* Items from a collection
________

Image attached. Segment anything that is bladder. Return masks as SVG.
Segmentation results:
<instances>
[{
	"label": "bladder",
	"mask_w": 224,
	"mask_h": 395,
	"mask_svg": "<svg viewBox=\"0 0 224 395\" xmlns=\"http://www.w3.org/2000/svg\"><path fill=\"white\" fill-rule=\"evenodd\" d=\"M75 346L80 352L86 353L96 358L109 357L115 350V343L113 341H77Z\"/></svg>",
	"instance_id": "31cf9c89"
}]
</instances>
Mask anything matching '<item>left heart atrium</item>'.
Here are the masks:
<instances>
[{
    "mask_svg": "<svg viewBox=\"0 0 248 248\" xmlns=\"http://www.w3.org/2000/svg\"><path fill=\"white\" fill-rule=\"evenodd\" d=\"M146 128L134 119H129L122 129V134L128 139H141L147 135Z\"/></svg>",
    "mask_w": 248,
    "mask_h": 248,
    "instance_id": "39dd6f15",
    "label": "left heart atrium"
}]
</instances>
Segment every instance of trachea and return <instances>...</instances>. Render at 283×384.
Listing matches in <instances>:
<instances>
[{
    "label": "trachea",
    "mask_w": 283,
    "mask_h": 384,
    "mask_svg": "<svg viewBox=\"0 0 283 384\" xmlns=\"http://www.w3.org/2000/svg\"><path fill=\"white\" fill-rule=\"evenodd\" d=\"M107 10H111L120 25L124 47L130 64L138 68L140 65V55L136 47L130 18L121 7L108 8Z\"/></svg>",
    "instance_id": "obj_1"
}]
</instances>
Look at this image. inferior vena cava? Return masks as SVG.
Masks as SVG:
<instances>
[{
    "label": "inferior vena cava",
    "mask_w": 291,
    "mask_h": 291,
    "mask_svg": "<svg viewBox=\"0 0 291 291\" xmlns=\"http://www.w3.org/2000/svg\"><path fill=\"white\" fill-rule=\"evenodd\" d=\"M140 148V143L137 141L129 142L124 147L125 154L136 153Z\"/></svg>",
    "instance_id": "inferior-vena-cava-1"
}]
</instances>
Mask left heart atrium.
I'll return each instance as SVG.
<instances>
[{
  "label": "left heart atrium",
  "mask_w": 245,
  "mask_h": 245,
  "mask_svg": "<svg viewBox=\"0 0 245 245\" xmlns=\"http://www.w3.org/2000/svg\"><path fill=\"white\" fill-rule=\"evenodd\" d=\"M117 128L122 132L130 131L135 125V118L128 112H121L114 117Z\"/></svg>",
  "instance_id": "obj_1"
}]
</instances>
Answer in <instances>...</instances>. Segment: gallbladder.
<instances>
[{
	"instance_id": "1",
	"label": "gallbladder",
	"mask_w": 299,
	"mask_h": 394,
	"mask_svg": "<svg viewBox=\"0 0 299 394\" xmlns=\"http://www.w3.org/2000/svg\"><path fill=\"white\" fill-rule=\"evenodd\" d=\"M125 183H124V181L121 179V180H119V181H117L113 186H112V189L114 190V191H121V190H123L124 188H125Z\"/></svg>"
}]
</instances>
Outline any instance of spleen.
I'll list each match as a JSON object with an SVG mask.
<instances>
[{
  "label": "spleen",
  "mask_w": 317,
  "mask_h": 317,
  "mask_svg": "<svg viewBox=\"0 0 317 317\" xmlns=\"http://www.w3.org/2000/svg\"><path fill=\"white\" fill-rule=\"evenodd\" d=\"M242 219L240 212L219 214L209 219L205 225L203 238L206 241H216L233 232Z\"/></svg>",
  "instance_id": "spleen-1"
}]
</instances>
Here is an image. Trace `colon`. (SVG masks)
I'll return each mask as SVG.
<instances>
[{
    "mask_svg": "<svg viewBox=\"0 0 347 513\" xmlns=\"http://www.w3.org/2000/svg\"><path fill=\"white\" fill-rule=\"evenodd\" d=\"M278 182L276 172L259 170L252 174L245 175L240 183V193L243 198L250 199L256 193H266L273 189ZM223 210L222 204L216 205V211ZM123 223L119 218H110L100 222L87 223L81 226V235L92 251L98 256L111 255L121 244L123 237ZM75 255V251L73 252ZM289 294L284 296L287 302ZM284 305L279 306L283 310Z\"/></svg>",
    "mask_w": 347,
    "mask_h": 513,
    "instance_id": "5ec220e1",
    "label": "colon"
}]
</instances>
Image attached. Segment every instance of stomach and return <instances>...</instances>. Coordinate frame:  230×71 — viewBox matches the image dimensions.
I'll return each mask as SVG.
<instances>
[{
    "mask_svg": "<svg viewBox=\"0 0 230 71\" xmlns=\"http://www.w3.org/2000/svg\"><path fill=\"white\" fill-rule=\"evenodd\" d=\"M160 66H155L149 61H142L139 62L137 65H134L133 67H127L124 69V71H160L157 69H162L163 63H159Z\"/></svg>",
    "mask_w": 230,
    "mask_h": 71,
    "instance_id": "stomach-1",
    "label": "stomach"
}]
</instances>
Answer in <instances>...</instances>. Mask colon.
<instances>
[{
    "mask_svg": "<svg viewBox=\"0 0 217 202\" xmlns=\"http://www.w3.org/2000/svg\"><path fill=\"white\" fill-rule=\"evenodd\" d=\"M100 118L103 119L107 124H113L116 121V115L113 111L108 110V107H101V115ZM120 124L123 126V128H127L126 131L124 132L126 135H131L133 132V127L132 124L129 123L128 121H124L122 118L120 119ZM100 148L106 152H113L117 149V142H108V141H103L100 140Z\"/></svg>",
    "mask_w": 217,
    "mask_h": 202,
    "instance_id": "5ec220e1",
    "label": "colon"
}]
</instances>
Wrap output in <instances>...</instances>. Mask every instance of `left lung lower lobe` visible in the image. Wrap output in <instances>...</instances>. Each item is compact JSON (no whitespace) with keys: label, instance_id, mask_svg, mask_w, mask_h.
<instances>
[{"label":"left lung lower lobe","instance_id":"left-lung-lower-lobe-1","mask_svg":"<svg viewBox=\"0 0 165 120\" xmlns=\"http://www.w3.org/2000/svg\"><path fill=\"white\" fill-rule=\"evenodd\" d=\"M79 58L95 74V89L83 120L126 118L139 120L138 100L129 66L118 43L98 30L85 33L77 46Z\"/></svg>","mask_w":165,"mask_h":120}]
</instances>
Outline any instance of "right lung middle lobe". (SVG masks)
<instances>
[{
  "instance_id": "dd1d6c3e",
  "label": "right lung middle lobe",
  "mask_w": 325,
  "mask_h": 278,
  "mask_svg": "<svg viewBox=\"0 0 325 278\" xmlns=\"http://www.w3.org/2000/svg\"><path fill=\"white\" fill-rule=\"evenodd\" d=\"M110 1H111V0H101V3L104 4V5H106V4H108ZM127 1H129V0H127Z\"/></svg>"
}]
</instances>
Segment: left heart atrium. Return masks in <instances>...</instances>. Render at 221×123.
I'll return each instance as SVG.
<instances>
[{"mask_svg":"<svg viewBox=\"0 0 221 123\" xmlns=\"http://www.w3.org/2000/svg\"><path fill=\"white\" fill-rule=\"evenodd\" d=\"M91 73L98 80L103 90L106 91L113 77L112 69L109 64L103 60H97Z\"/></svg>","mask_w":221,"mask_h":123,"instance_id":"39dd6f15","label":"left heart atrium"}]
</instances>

________

* AIM
Find every line in the items above that contains the string "inferior", matching case exactly, and copy each of those lines.

* EXERCISE ANSWER
Look at this image. inferior vena cava? Return masks as SVG.
    "label": "inferior vena cava",
    "instance_id": "inferior-vena-cava-1"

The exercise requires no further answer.